## Text extract
--- begin ---

We’d like to share another $uccess $tory. Maybe you’ve seen his face on TV.
This is Ben.
Ben Sargent is a strikingly handsome young man, charming as hell, and equally intelligent. Most of all, he understands the value of Public Relations like there is no tomorrow.
He’s an avid self-promoter and had convinced me on MANY occasions to promote his insane ideas and articles in my magazine (11211). If he didn’t convince me of this directly, he had totally convinced the women who worked for me to do his bidding. We usually let him win.
He started his business in a alleyway converted to a little hangout with only 4-5 seats, called Hurricane Hopeful and built a few legendary businesses from there.
One day out of nowhere, over night, he and his friends moved into a struggling Cosmo-Italian restaurant on North 6th with 50 surfboards and enough beach and fishing paraphernalia to fill an 18 wheeler.
It is still there. It’s called Surf Bar and it literally, became a major hit in the neighborhood overnight! He built it with a small crew of buddies. The floor of the place, still to this day, is covered in sand. It’s like a beach bar in Williamsburg.

--- end ---

## Data segment

--- begin ---

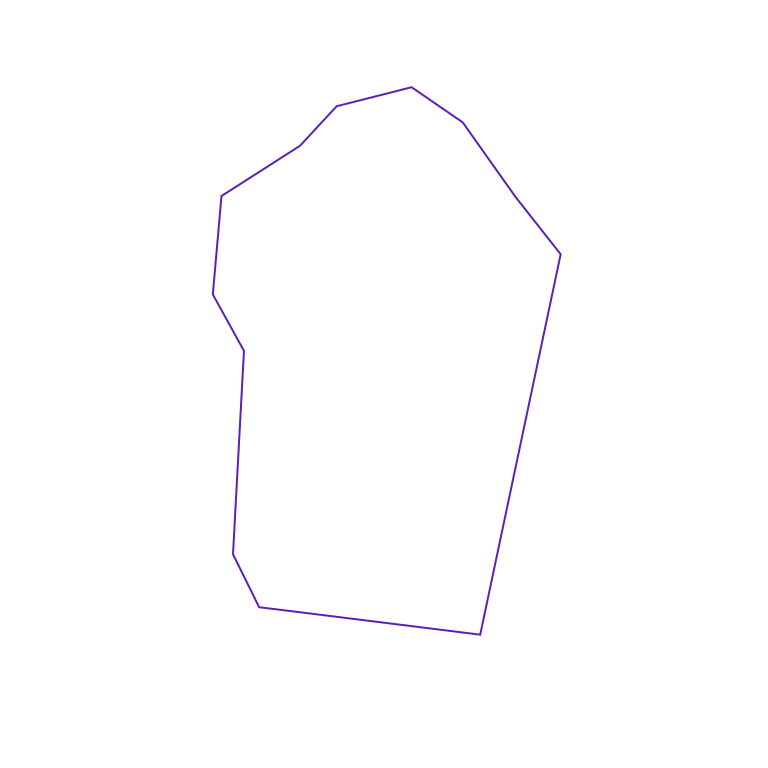 map outline of Gaborone (Robinson projection), rotated 151°
{"feature_id": "BWA-5501", "entity_name": "Gaborone", "entity_type": "City", "adm_level": 1, "iso_a3": "BWA", "parent_name": "Botswana", "parent_adm1": "", "projection": "robinson", "projection_center": [25.92, -24.612], "detail": "fine", "context": "isolated", "style": "outline", "palette": "violet", "viewbox_px": 768, "rotation_deg": 151, "n_neighbors": 0, "source": "natural_earth", "source_scale": "10m", "svg_char_len": 322}
<svg xmlns="http://www.w3.org/2000/svg" viewBox="0 0 768 768"><g transform="rotate(151 384 384)"><path d="M166.6,411.8L421.4,118.1L601.4,249.3L598.6,308.3L490.4,480.9L490.3,545.3L435.0,627.2L341.9,633.1L290.7,649.9L216.0,630.2L188.3,574.6L178.3,483.9L166.6,411.8Z" fill="none" stroke="#5b21b6" stroke-width="2"/></g></svg>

--- end ---

## What you need to do
(a) In the profile of Ben Sargent, what was the name of the small alleyway hangout where he started his business?
(b) Write the next few sentences of the profile of Ben Sargent, picking up after its description of Surf Bar.

## Exercise responses
(a) Hurricane Hopeful.

(b)
Back in Williamsburg 2006
As my TV, kiosk and video project was lying face down in the mud, his unannounced exit from Williamsburg a month before included an extended surfing vacation in the Caribbean. For a little over a year he disappeared to the beaches of Puerto Rico and St. John to catch the surf with any number of tanned Latino women.
Upon his return, I got a call from him, red with anger and he wanted his money back. I’m not kidding. His nostrils were flared when I met him at Rabbithole Bistro in Williamsburg.
Well, his videos and promotions went on for a few months on the WBurg website properties. While only mildly effective—so young and new— the 3 months that had elapsed knocked off $2K from the $10K he paid our company nearly a year before.
I gave him a choice. Take $8K now or hire me for the next portion if his adventure. He took me up on taking the next path on his journey. It was a wise choice. I was cash poor at the moment he asked having spent close to $60,000. for outdoor LED TV screens.
I struggled for a few weeks trying to get him to own up to some short term goal. He came back with this two-fold idea:
- He did something called the Brooklyn Fishing Derby. It was a contest of who(m) might catch the largest fish from the East River. Yuck. Catch and release was the policy. • No one should ever have to eat a fish with three or more eyeballs. < no joke).
- He wanted to be a TV celebrity (documentary and journey style) so he could travel where he wanted, do as he pleased, fish, surf, play guitar, anywhere in the world and get paid for doing so.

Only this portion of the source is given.